Na região onde moro, carinhosamente apelidada por alguém da “capitar” como Faroeste Paulista (e kibada por mim no twitter), é comum o uso de bonés por duas causas. A primeira delas, de origem histórica e campestre, está ligada aos peões que, cansados de utilizar chapéu para ir à cidade, passaram a usar bonés. Bonés são menos agressivos que chapéus. Mas peões são legais. Pior são os caubóis (prefiro utilizar o termo em inglês, mas quero ser pejorativo) e os agroboys (ou seria agrobóis?) que usam boné à noite e para ir à faculdade. A maioria destes estúpidos nunca colocaram o pé na terra, nunca pisaram com suas botas de pele (ou seria couro? Estou confuso hoje) de jacaré em bostas de cavalo, nunca hunf… É o mais puro exemplo de “show-off do fazendeiro”.


Cabelinho desgrenhado, olhar baixo…
já vi esse filme



A segunda causa que impele o uso de bonés são os manos. Eles antagonizam com os caubóis: ouvem músicas diferentes, andam em carros rebaixados, usam óculos escuros à noite, etc. Mas o motivo da utilização do boné é o mesmo: tampar o maldito cabelo fora de ordem que eles não cortam justamente para usar boné. É um ciclo (ou seria círculo? Acho que desta vez escrevi certo) vicioso.

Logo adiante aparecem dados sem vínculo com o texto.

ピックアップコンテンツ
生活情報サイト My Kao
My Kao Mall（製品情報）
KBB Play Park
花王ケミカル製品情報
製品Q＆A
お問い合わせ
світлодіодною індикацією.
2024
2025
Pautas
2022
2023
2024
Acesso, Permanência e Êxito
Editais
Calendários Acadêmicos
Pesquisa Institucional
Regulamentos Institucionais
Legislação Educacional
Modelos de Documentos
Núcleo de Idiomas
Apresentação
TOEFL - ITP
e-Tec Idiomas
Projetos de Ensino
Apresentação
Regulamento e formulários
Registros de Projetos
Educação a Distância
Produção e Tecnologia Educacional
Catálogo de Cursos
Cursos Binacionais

Porém, se os caubóis de bonés permanecessem em suas “camonetes” (AOW POTÊNCIA!) tudo bem. O problema é que esses caras possuem uma magia que atraem as garotas mais lindas. Isso faz a minha cabeça doer só de pensar. Como uma garota consegue beijar um cara que tá usando boné? Se alguma garota que já beijou um rapaz com boné puder me dizer eu agradeço.

Resumindo, o boné é uma demonstração de tosquice, mau-caráter e qualquer outro xingamento que você imaginar.

Hoje vi algumas fotos que me deixaram com ojeriza ainda maior de bonés. Uma garota linda ao lado de um sujeito de boné. Isso me deixa com tanto ódio que vou acabar o post aqui.